Loop Returns, the returns management and post-purchase platform for Shopify merchants, today released its 2025 State of E-commerce Returns report, which includes a global analysis of returns and exchanges.
The analysis found that the UK’s returns rate was notably higher, and exchange rate lower, than other countries.
Data from 13.8 million returns made by over 4,000 current merchants across 10 verticals was used. It was collected from January 2025 to August 2025.
The UK’s one-in-five return rate (17.5%) was nearly double that of the US (11%) and Australia (10.9%). UK merchants also see a 78.1% refund ratio, meaning most of the returned value leaves the business entirely.
The UK’s exchange adoption was 5.8%, the lowest of any region, compared with 17.1% in the US and 13.2% in Australia.
By not prioritizing exchange in their returns strategies, UK businesses are losing revenue and long-term customer loyalty, Loop says.
The cost of returns in the UK also weighs heavily on margins, although average returns costs are relatively low, at £5.70 (US$7.66), leaving businesses to absorb most of the costs. Around two-thirds of merchants (66.1%) now charge return fees, and rather than hurting customer loyalty, Loop says this move appears to be working.
John-David Klausner, general manager of international at Loop, said, “E-commerce is changing quickly, and customers are gravitating toward the brands who ‘get them’. These brands are gathering data and using it to operate in a smarter way. They’re proactively sharing recommendations to their customers, automating the return and exchange process, and making customer service more seamless.”
“The numbers in this report show the incredible revenue opportunities for brands that invest in the ‘boring’ parts of their e-commerce businesses, which are really the parts that customers notice the most,” he added.
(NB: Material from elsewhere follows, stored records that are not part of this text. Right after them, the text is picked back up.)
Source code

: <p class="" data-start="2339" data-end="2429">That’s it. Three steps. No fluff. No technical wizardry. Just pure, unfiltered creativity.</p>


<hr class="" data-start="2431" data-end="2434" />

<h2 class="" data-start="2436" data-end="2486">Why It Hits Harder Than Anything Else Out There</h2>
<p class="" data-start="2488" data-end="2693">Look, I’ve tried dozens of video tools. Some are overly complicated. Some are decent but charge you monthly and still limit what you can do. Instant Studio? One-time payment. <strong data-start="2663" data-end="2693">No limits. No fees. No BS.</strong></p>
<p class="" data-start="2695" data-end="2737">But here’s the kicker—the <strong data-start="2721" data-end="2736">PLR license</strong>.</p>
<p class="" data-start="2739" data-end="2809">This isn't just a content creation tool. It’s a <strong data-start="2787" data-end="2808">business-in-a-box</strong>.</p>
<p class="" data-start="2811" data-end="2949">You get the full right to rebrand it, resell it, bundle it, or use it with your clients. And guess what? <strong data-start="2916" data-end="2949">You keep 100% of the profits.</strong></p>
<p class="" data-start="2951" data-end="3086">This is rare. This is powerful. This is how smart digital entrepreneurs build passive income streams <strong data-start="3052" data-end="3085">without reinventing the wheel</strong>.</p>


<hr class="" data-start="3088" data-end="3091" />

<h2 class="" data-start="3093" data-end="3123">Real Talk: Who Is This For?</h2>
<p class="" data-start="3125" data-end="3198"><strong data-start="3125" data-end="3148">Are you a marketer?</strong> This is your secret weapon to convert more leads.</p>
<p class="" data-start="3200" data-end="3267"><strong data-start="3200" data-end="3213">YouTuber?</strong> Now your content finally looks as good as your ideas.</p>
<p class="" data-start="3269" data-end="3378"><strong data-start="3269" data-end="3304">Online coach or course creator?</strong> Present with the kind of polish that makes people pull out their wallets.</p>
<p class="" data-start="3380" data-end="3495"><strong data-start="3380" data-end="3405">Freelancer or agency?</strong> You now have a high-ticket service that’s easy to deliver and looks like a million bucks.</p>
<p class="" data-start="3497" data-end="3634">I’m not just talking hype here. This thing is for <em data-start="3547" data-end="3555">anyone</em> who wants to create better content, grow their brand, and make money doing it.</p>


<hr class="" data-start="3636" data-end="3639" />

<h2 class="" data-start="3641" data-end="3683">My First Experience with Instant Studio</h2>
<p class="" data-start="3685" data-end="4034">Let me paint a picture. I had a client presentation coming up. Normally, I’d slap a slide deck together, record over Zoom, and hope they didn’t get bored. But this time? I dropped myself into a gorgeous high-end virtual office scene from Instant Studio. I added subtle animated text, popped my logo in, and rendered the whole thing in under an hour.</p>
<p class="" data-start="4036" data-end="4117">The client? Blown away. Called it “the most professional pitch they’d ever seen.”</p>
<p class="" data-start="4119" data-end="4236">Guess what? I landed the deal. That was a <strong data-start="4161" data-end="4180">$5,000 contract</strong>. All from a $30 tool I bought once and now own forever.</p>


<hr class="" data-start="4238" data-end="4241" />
Brands risk falling behind without return strategies that prioritize retention
The report highlights the wider context for e-commerce in 2025, with tariffs, inflation and rising customer expectations forcing brands to rethink their post-purchase strategies.
In this environment, Loop says that UK merchants in particular face an urgent need to shift from refund to exchange-first strategies that retain customers and build loyalty.
The report shows that merchants that have improved their returns management by using returns data to inform product development and marketing strategies are reaping the rewards. On average, brands can retain up to £100,000 (US$134,000) in revenue each year by optimizing their returns operations.
According to Loop, in 2025 its merchants collectively retained £381.7m (US$512.8m) in revenue through post-purchase improvements, including shrinking return windows, customizing returns policies and encouraging exchanges.